Print every record exactly as it appears. Leave the pictures out.

————————

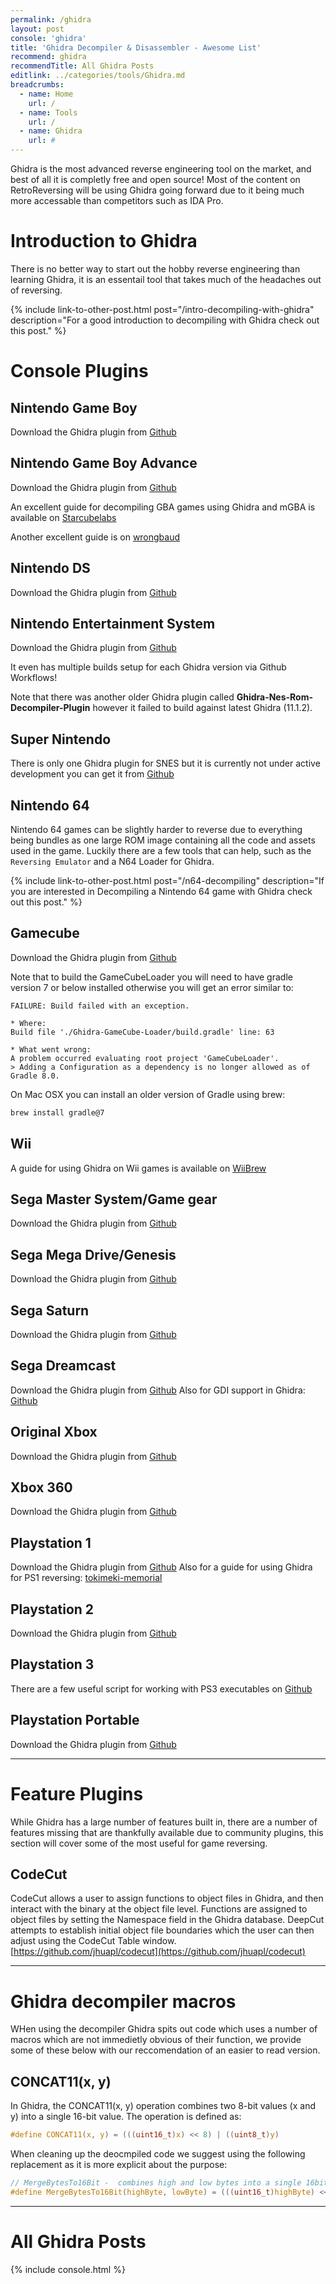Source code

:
 ```yaml
---
permalink: /ghidra
layout: post
console: 'ghidra'
title: 'Ghidra Decompiler & Disassembler - Awesome List'
recommend: ghidra
recommendTitle: All Ghidra Posts
editlink: ../categories/tools/Ghidra.md
breadcrumbs:
  - name: Home
    url: /
  - name: Tools
    url: /
  - name: Ghidra
    url: #
---
```

Ghidra is the most advanced reverse engineering tool on the market, and best of all it is completly free and open source! Most of the content on RetroReversing will be using Ghidra going forward due to it being much more accessable than competitors such as IDA Pro.

# Introduction to Ghidra
There is no better way to start out the hobby reverse engineering than learning Ghidra, it is an essentail tool that takes much of the headaches out of reversing.

{% include link-to-other-post.html post="/intro-decompiling-with-ghidra" description="For a good introduction to decompiling with Ghidra check out this post." %}

# Console Plugins

## Nintendo Game Boy
Download the Ghidra plugin from [Github](https://github.com/Gekkio/GhidraBoy)

## Nintendo Game Boy Advance
Download the Ghidra plugin from [Github](https://github.com/pudii/gba-ghidra-loader)

An excellent guide for decompiling GBA games using Ghidra and mGBA is available on [Starcubelabs](https://www.starcubelabs.com/reverse-engineering-gba/)

Another excellent guide is on [wrongbaud](https://wrongbaud.github.io/posts/ghidra-debugger/)

## Nintendo DS
Download the Ghidra plugin from [Github](https://github.com/pedro-javierf/NTRGhidra)

## Nintendo Entertainment System
Download the Ghidra plugin from [Github]([https://github.com/ilyakharlamov/Ghidra-Nes-Rom-Decompiler-Plugin/releases/tag/2021-09-23.3](https://github.com/kylewlacy/GhidraNes/releases))

It even has multiple builds setup for each Ghidra version via Github Workflows!

Note that there was another older Ghidra plugin called **Ghidra-Nes-Rom-Decompiler-Plugin** however it failed to build against latest Ghidra (11.1.2).

## Super Nintendo
There is only one Ghidra plugin for SNES but it is currently not under active development you can get it from [Github](https://github.com/achan1989/ghidra-snes-loader)

## Nintendo 64
Nintendo 64 games can be slightly harder to reverse due to everything being bundles as one large ROM image containing all the code and assets used in the game. Luckily there are a few tools that can help, such as the `Reversing Emulator` and a N64 Loader for Ghidra.

{% include link-to-other-post.html post="/n64-decompiling" description="If you are interested in Decompiling a Nintendo 64 game with Ghidra check out this post." %}

## Gamecube
Download the Ghidra plugin from [Github](https://github.com/Cuyler36/Ghidra-GameCube-Loader/releases)

Note that to build the GameCubeLoader you will need to have gradle version 7 or below installed otherwise you will get an error similar to:
```
FAILURE: Build failed with an exception.

* Where:
Build file './Ghidra-GameCube-Loader/build.gradle' line: 63

* What went wrong:
A problem occurred evaluating root project 'GameCubeLoader'.
> Adding a Configuration as a dependency is no longer allowed as of Gradle 8.0.
```

On Mac OSX you can install an older version of Gradle using brew:
```bash
brew install gradle@7
```

## Wii
A guide for using Ghidra on Wii games is available on [WiiBrew](https://wiibrew.org/wiki/Using_Ghidra_with_the_Wii)

## Sega Master System/Game gear
Download the Ghidra plugin from [Github](https://github.com/VGKintsugi/Ghidra-SegaMasterSystem-Loader)

## Sega Mega Drive/Genesis
Download the Ghidra plugin from [Github](https://github.com/lab313ru/ghidra_sega_ldr)

## Sega Saturn
Download the Ghidra plugin from [Github](https://github.com/VGKintsugi/Ghidra-SegaSaturn-Loader)

## Sega Dreamcast
Download the Ghidra plugin from [Github](https://github.com/lab313ru/ghidra_sdc_ldr)
Also for GDI support in Ghidra: [Github](https://github.com/hazzaaclark/gdiGhidra)

## Original Xbox
Download the Ghidra plugin from [Github](https://github.com/XboxDev/ghidra-xbe)

## Xbox 360
Download the Ghidra plugin from [Github](https://github.com/zeroKilo/XEXLoaderWV)

## Playstation 1
Download the Ghidra plugin from [Github](https://github.com/lab313ru/ghidra_psx_ldr)
Also for a guide for using Ghidra for PS1 reversing: [tokimeki-memorial](https://tetracorp.github.io/tokimeki-memorial/methods/decompiling-psx-games.html)

## Playstation 2
Download the Ghidra plugin from [Github](https://github.com/chaoticgd/ghidra-emotionengine-reloaded)

## Playstation 3
There are a few useful script for working with PS3 executables on [Github](https://github.com/clienthax/Ps3GhidraScripts)

## Playstation Portable
Download the Ghidra plugin from [Github](https://github.com/kotcrab/ghidra-allegrex)

---
# Feature Plugins
While Ghidra has a large number of features built in, there are a number of features missing that are thankfully available due to community plugins, this section will cover some of the most useful for game reversing.

## CodeCut
CodeCut allows a user to assign functions to object files in Ghidra, and then interact with the binary at the object file level. Functions are assigned to object files by setting the Namespace field in the Ghidra database. DeepCut attempts to establish initial object file boundaries which the user can then adjust using the CodeCut Table window.
[https://github.com/jhuapl/codecut](https://github.com/jhuapl/codecut)

---
# Ghidra decompiler macros
WHen using the decompiler Ghidra spits out code which uses a number of macros which are not immedietly obvious of their function, we provide some of these below with our reccomendation of an easier to read version.

## CONCAT11(x, y)
In Ghidra, the CONCAT11(x, y) operation combines two 8-bit values (x and y) into a single 16-bit value. The operation is defined as:
```c
#define CONCAT11(x, y) = (((uint16_t)x) << 8) | ((uint8_t)y)
```

When cleaning up the deocmpiled code we suggest using the following replacement as it is more explicit about the purpose:
```c
// MergeBytesTo16Bit -  combines high and low bytes into a single 16bit value
#define MergeBytesTo16Bit(highByte, lowByte) = (((uint16_t)highByte) << 8) | ((uint8_t)lowByte)
```

---
# All Ghidra Posts
<div>

{% include console.html %}
</div>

————————

■ Solution for this exercise:
Source code

:
 ```yaml
---
permalink: /ghidra
layout: post
console: 'ghidra'
title: 'Ghidra Decompiler & Disassembler - Awesome List'
recommend: ghidra
recommendTitle: All Ghidra Posts
editlink: ../categories/tools/Ghidra.md
breadcrumbs:
  - name: Home
    url: /
  - name: Tools
    url: /
  - name: Ghidra
    url: #
---
```

Ghidra is the most advanced reverse engineering tool on the market, and best of all it is completly free and open source! Most of the content on RetroReversing will be using Ghidra going forward due to it being much more accessable than competitors such as IDA Pro.

# Introduction to Ghidra
There is no better way to start out the hobby reverse engineering than learning Ghidra, it is an essentail tool that takes much of the headaches out of reversing.

{% include link-to-other-post.html post="/intro-decompiling-with-ghidra" description="For a good introduction to decompiling with Ghidra check out this post." %}

# Console Plugins

## Nintendo Game Boy
Download the Ghidra plugin from [Github](https://github.com/Gekkio/GhidraBoy)

## Nintendo Game Boy Advance
Download the Ghidra plugin from [Github](https://github.com/pudii/gba-ghidra-loader)

An excellent guide for decompiling GBA games using Ghidra and mGBA is available on [Starcubelabs](https://www.starcubelabs.com/reverse-engineering-gba/)

Another excellent guide is on [wrongbaud](https://wrongbaud.github.io/posts/ghidra-debugger/)

## Nintendo DS
Download the Ghidra plugin from [Github](https://github.com/pedro-javierf/NTRGhidra)

## Nintendo Entertainment System
Download the Ghidra plugin from [Github]([https://github.com/ilyakharlamov/Ghidra-Nes-Rom-Decompiler-Plugin/releases/tag/2021-09-23.3](https://github.com/kylewlacy/GhidraNes/releases))

It even has multiple builds setup for each Ghidra version via Github Workflows!

Note that there was another older Ghidra plugin called **Ghidra-Nes-Rom-Decompiler-Plugin** however it failed to build against latest Ghidra (11.1.2).

## Super Nintendo
There is only one Ghidra plugin for SNES but it is currently not under active development you can get it from [Github](https://github.com/achan1989/ghidra-snes-loader)

## Nintendo 64
Nintendo 64 games can be slightly harder to reverse due to everything being bundles as one large ROM image containing all the code and assets used in the game. Luckily there are a few tools that can help, such as the `Reversing Emulator` and a N64 Loader for Ghidra.

{% include link-to-other-post.html post="/n64-decompiling" description="If you are interested in Decompiling a Nintendo 64 game with Ghidra check out this post." %}

## Gamecube
Download the Ghidra plugin from [Github](https://github.com/Cuyler36/Ghidra-GameCube-Loader/releases)

Note that to build the GameCubeLoader you will need to have gradle version 7 or below installed otherwise you will get an error similar to:
```
FAILURE: Build failed with an exception.

* Where:
Build file './Ghidra-GameCube-Loader/build.gradle' line: 63

* What went wrong:
A problem occurred evaluating root project 'GameCubeLoader'.
> Adding a Configuration as a dependency is no longer allowed as of Gradle 8.0.
```

On Mac OSX you can install an older version of Gradle using brew:
```bash
brew install gradle@7
```

## Wii
A guide for using Ghidra on Wii games is available on [WiiBrew](https://wiibrew.org/wiki/Using_Ghidra_with_the_Wii)

## Sega Master System/Game gear
Download the Ghidra plugin from [Github](https://github.com/VGKintsugi/Ghidra-SegaMasterSystem-Loader)

## Sega Mega Drive/Genesis
Download the Ghidra plugin from [Github](https://github.com/lab313ru/ghidra_sega_ldr)

## Sega Saturn
Download the Ghidra plugin from [Github](https://github.com/VGKintsugi/Ghidra-SegaSaturn-Loader)

## Sega Dreamcast
Download the Ghidra plugin from [Github](https://github.com/lab313ru/ghidra_sdc_ldr)
Also for GDI support in Ghidra: [Github](https://github.com/hazzaaclark/gdiGhidra)

## Original Xbox
Download the Ghidra plugin from [Github](https://github.com/XboxDev/ghidra-xbe)

## Xbox 360
Download the Ghidra plugin from [Github](https://github.com/zeroKilo/XEXLoaderWV)

## Playstation 1
Download the Ghidra plugin from [Github](https://github.com/lab313ru/ghidra_psx_ldr)
Also for a guide for using Ghidra for PS1 reversing: [tokimeki-memorial](https://tetracorp.github.io/tokimeki-memorial/methods/decompiling-psx-games.html)

## Playstation 2
Download the Ghidra plugin from [Github](https://github.com/chaoticgd/ghidra-emotionengine-reloaded)

## Playstation 3
There are a few useful script for working with PS3 executables on [Github](https://github.com/clienthax/Ps3GhidraScripts)

## Playstation Portable
Download the Ghidra plugin from [Github](https://github.com/kotcrab/ghidra-allegrex)

---
# Feature Plugins
While Ghidra has a large number of features built in, there are a number of features missing that are thankfully available due to community plugins, this section will cover some of the most useful for game reversing.

## CodeCut
CodeCut allows a user to assign functions to object files in Ghidra, and then interact with the binary at the object file level. Functions are assigned to object files by setting the Namespace field in the Ghidra database. DeepCut attempts to establish initial object file boundaries which the user can then adjust using the CodeCut Table window.
[https://github.com/jhuapl/codecut](https://github.com/jhuapl/codecut)

---
# Ghidra decompiler macros
WHen using the decompiler Ghidra spits out code which uses a number of macros which are not immedietly obvious of their function, we provide some of these below with our reccomendation of an easier to read version.

## CONCAT11(x, y)
In Ghidra, the CONCAT11(x, y) operation combines two 8-bit values (x and y) into a single 16-bit value. The operation is defined as:
```c
#define CONCAT11(x, y) = (((uint16_t)x) << 8) | ((uint8_t)y)
```

When cleaning up the deocmpiled code we suggest using the following replacement as it is more explicit about the purpose:
```c
// MergeBytesTo16Bit -  combines high and low bytes into a single 16bit value
#define MergeBytesTo16Bit(highByte, lowByte) = (((uint16_t)highByte) << 8) | ((uint8_t)lowByte)
```

---
# All Ghidra Posts
<div>

{% include console.html %}
</div>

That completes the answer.